A sample from Morozov's article, "Citizen war-reporter? The Caucasus test":
[The conflict] was a perfect opportunity for citizen reporters to fill in the gaps [of official claims and counter-claims by belligerent parties]. The fact that they didn't in the first days of this quick war may reveal that - in war reporting at least - the great promise of citizen journalism is often an empty one.
He goes on to say that there has been plenty of blogging about the war, but it was mostly propaganda shouting and hardly much in the way of fact-based reporting. (journalist Goga Aptsiauri's blog from Gori is an exception)

Then Morozov notes the great problem citizen journalism has achieving credibility and authority. Just who are these people I've never heard of, and how can I trust what they are saying?

I recall the same issues surrounding online journalism years ago and, as the editor of a new online magazine with a serious focus on news and politics, explaining the difficulties of building a trusted media brand from scratch. What I wrote then, I think more or less applies today to serious news, especially war reporting:
...people looking for high-quality information are not seeking "interactivity", such as chat or other forms of escapist entertainment; they are looking for authority. They want someone who knows what she's talking about to explain matters clearly.

Internet journalism, television journalism and traditional print journalism are all exactly the same in this regard: the info-consumer demands credibility, that is authority, when important issues are at stake.

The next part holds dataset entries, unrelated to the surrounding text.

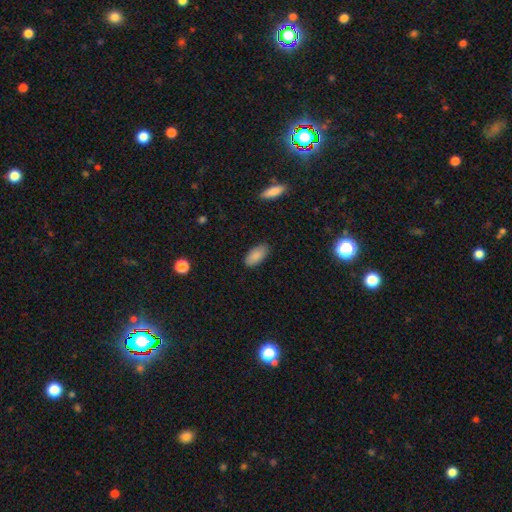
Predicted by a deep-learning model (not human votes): This appears to be a smooth galaxy with no disk features (87%) that is in between round and cigar-shaped (92%). Merging: none (85%).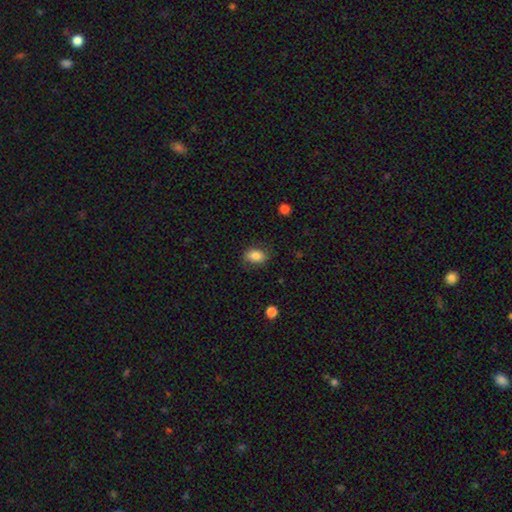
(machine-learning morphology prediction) type=smooth (84%); roundness=in between (79%); merging=none (77%).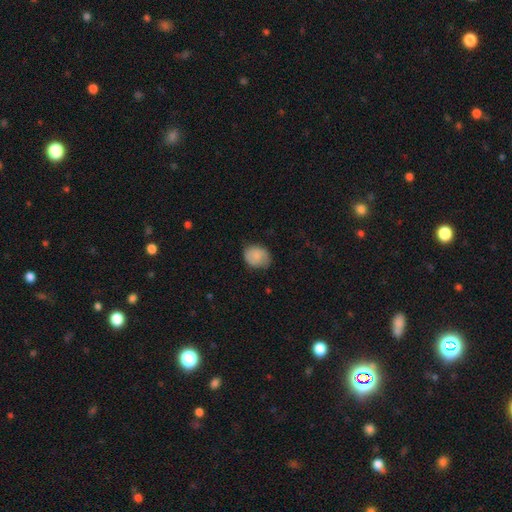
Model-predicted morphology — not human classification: A smooth galaxy with no disk features (70%) that is round (54%).

Vote fractions:
- Smooth or featured? smooth: 70% / featured or disk: 22% / star or artifact: 8%
- How rounded? round: 54% / in between: 45% / cigar-shaped: 1%
- Merging? none: 69% / minor disturbance: 24% / major disturbance: 6% / merger: 1%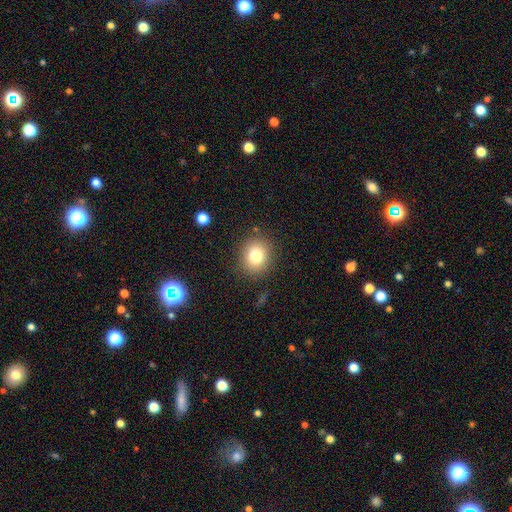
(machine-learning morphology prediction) This appears to be a smooth galaxy with no disk features (78%) that is round (74%). Merging: none (86%).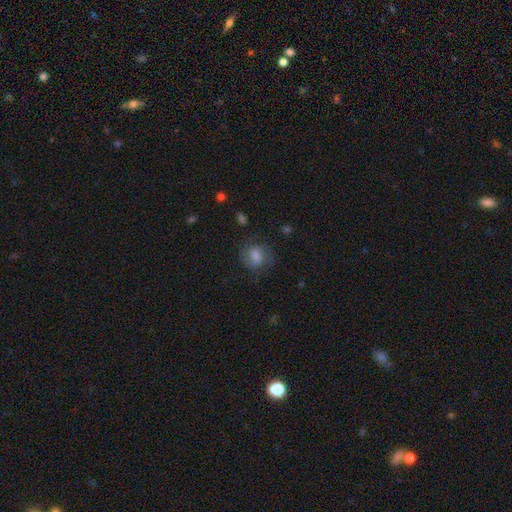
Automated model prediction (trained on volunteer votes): A smooth galaxy with no disk features (46%).

Vote fractions:
- Smooth or featured? smooth: 46% / featured or disk: 41% / star or artifact: 13%
- Merging? none: 73% / minor disturbance: 17% / major disturbance: 8% / merger: 2%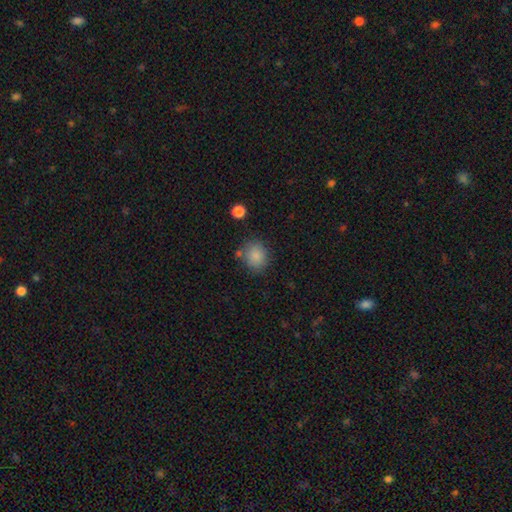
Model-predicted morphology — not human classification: type=smooth (85%); roundness=round (72%); merging=none (76%).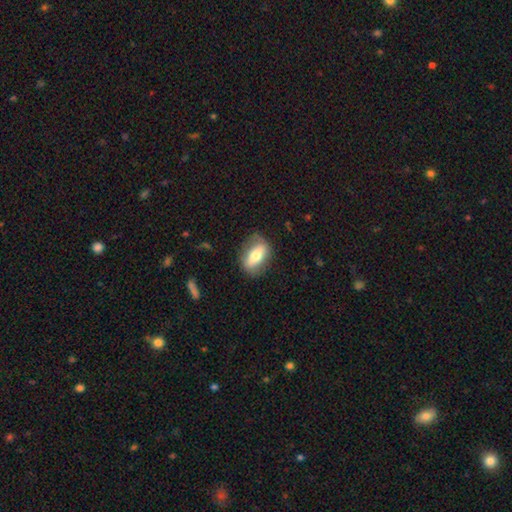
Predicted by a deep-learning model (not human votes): This is possibly a smooth galaxy (59%). How rounded: clearly in between (81%). Merging: likely none (77%).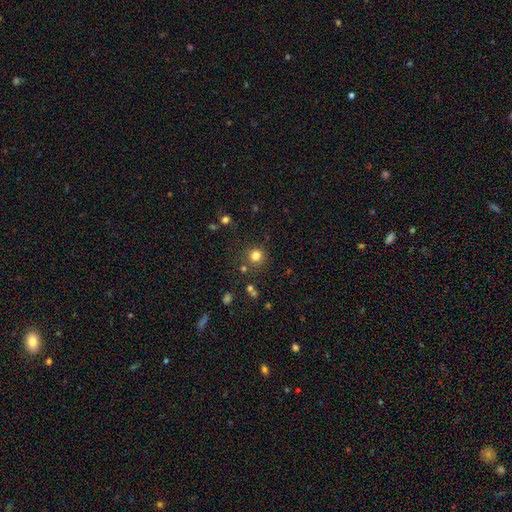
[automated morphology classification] smooth-or-featured: smooth: 78% | star or artifact: 16% | featured or disk: 6%
  how-rounded: round: 93% | in between: 6% | cigar-shaped: 1%
  merging: none: 82% | minor disturbance: 8% | merger: 6% | major disturbance: 4%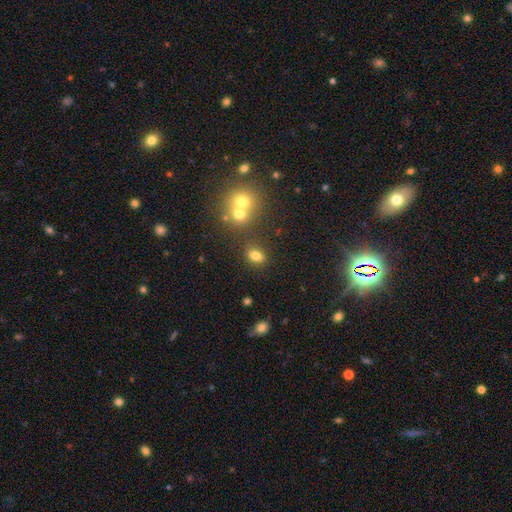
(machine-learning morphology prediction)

...nothing becomes real, that is, nothing becomes widely accepted as fact by the majority of people, until a trusted media name takes on the story.
(I notice I also wrote in that September 2000 article, "it's been more than a decade: time now to free ourselves of our Cold War thinking", which is sadly ironic given what we're witnessing these days...)

Moving back to Morozov, he really gets to the heart of the current problem: the reason big media companies are turning to "citizen journalism" is not due to some deep belief in democratic information sharing. It's about saving some dosh, because journalists --ie, the talent -- cost money. But cutting foreign news staff means you don't get the story when something big breaks overseas. And trying to replace professional reporters hardened by conflict experience with wannabe heroes with a website will only bring more casualties than scoops.

Finally, Morozov ends with an even greater warning:
The implication is serious for the future of democracy as well as for the future of media. The more citizen journalists are expected to fill the enormous gaps left by the establishment media as the latter struggle to redefine their business models (part of which means closing their foreign bureaus), the more the media play into the hands of leaders like Vladimir Putin and Dmitri Medvedev. They and those like them will always - as in South Ossetia - take advantage of media blackouts to create narratives favourable to their own political strategies. Citizen journalists are hardly appropriate sparring-partners for the Kremlin couple. But CNN and the BBC still are.
So, perhaps even worse than citizen dentistry?